* _EXERCISE_
Which lines in the data below contain the string "чате"? Copy each of them in full.

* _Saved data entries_
○ ○ ○ ○ ○ ○ ○

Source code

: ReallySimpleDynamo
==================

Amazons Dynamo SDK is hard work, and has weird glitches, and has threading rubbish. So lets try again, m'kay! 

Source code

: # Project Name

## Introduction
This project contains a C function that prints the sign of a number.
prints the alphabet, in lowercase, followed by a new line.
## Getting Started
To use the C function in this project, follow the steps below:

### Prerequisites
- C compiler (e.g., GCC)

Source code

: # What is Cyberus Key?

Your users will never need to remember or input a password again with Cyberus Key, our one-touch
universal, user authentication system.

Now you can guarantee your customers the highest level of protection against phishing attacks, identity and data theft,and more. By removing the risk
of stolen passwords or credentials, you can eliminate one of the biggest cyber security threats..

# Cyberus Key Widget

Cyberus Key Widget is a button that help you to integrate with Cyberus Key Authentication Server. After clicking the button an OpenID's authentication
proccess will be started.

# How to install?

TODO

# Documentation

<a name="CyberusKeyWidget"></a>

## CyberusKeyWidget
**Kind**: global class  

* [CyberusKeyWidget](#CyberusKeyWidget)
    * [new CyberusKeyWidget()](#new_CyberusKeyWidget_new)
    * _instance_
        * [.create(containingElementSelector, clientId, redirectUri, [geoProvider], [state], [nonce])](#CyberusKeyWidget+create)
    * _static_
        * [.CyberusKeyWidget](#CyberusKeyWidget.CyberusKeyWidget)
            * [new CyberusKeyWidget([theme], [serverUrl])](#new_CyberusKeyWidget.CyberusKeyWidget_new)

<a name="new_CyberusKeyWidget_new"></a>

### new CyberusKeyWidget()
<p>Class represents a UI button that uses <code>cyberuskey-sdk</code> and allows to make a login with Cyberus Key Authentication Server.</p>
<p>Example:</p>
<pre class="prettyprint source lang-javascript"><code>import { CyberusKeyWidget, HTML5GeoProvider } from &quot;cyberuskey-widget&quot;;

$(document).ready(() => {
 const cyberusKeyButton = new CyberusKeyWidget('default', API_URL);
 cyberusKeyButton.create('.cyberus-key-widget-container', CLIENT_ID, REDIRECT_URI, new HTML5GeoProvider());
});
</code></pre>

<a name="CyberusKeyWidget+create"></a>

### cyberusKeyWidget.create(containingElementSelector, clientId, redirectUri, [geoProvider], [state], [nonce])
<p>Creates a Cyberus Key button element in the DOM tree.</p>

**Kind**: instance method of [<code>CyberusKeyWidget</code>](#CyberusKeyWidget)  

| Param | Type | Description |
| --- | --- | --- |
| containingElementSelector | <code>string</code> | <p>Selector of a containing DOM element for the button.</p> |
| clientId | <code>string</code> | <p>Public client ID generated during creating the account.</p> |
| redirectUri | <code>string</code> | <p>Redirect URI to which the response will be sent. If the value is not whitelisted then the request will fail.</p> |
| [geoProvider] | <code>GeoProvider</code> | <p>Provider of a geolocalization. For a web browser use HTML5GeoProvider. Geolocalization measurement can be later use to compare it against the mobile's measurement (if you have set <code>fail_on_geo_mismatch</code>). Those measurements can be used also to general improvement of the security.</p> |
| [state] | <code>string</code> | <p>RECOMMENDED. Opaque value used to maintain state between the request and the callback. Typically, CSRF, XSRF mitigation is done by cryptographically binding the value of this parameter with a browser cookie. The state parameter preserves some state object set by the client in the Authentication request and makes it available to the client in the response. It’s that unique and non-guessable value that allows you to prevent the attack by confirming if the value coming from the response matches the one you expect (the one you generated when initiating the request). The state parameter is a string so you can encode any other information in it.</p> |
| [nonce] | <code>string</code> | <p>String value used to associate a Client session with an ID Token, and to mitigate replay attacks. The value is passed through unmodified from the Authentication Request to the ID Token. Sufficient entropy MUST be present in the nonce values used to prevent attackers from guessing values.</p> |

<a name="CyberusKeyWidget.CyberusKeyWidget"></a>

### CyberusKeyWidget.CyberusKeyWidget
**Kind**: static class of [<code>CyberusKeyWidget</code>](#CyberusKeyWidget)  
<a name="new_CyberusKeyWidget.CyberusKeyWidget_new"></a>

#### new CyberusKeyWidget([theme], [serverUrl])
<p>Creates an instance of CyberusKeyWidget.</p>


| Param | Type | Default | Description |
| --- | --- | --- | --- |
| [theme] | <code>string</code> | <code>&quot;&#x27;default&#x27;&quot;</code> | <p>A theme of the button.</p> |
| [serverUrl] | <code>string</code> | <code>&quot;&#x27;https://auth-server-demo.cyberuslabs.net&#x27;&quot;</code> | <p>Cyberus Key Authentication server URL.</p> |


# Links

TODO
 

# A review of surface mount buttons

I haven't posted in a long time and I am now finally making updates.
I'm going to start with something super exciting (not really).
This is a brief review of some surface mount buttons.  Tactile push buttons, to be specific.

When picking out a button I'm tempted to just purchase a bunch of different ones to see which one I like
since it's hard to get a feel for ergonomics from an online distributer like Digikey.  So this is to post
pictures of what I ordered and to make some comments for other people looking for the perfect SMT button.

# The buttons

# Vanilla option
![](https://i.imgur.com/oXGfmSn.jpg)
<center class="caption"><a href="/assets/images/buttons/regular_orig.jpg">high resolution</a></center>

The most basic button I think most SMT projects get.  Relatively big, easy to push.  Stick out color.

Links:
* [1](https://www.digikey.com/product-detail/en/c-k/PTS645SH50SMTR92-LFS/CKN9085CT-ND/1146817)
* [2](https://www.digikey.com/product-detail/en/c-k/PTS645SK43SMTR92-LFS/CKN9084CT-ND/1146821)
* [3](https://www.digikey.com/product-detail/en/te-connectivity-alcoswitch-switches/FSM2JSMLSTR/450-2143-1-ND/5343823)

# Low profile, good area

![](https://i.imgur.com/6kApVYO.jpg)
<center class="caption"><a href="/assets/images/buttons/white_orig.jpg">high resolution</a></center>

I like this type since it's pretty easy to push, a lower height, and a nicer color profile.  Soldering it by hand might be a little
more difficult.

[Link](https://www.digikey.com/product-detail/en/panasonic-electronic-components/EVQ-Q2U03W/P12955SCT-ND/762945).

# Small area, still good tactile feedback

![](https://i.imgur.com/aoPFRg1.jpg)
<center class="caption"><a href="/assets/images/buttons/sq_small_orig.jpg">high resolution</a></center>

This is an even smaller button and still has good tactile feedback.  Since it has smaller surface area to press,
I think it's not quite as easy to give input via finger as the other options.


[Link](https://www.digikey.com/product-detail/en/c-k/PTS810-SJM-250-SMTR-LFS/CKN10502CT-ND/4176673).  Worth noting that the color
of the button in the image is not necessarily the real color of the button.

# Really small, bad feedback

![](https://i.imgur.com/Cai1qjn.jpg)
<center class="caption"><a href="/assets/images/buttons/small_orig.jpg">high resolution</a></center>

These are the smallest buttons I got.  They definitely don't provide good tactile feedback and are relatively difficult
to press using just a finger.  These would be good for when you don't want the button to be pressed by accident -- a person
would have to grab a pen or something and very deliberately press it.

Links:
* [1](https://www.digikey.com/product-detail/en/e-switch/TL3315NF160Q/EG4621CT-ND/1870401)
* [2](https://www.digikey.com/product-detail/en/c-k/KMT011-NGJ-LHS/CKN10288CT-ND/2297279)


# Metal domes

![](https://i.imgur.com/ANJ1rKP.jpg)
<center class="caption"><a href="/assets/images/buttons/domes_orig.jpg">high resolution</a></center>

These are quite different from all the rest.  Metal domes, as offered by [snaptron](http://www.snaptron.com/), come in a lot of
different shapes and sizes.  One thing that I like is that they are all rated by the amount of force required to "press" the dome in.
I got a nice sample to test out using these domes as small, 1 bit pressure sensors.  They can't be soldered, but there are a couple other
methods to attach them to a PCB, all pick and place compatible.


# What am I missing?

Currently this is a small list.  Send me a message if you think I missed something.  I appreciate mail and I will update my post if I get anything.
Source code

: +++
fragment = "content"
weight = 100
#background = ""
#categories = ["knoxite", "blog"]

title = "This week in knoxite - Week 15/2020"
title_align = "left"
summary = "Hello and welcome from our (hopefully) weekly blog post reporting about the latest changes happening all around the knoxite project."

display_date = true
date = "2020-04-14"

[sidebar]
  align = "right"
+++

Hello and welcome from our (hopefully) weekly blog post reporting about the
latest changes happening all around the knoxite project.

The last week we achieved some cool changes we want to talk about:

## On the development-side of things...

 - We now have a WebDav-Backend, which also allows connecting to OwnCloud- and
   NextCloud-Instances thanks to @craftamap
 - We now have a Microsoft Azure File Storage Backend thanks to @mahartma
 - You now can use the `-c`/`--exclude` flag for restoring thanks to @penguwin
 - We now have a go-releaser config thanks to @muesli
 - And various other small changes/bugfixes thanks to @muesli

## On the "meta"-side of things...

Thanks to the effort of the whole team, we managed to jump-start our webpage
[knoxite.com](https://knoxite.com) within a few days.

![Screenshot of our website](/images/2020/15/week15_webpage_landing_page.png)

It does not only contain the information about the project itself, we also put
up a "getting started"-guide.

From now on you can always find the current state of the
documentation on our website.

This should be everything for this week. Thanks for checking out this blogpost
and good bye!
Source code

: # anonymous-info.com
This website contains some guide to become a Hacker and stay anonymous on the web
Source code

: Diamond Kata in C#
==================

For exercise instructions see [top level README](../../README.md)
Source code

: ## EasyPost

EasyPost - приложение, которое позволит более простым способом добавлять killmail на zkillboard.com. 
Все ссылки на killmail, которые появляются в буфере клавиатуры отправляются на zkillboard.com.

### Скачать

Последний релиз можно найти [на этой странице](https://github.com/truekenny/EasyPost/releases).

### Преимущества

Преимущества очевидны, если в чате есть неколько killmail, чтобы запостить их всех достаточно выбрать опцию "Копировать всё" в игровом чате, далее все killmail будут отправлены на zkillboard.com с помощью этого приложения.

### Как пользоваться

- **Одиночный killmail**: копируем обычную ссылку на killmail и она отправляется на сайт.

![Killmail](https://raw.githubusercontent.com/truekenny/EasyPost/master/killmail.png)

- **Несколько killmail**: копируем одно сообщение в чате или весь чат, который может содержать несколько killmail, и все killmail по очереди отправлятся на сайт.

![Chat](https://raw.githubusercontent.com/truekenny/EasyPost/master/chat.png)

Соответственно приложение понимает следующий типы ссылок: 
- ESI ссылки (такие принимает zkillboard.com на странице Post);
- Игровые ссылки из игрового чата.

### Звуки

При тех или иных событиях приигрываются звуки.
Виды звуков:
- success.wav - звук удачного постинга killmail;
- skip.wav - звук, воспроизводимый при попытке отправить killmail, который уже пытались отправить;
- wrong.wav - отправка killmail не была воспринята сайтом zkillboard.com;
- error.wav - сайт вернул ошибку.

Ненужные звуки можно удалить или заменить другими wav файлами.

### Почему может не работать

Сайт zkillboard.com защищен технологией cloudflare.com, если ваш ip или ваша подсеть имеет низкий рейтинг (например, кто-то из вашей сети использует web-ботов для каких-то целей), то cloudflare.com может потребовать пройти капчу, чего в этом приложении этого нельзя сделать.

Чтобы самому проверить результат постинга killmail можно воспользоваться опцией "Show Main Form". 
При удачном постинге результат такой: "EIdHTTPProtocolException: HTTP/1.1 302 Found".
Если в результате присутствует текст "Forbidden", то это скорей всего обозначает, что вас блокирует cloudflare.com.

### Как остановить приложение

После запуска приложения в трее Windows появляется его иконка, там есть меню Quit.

○ ○ ○ ○ ○ ○ ○

* _WRITTEN SOLUTION_
Преимущества очевидны, если в чате есть неколько killmail, чтобы запостить их всех достаточно выбрать опцию "Копировать всё" в игровом чате, далее все killmail будут отправлены на zkillboard.com с помощью этого приложения.
- **Несколько killmail**: копируем одно сообщение в чате или весь чат, который может содержать несколько killmail, и все killmail по очереди отправлятся на сайт.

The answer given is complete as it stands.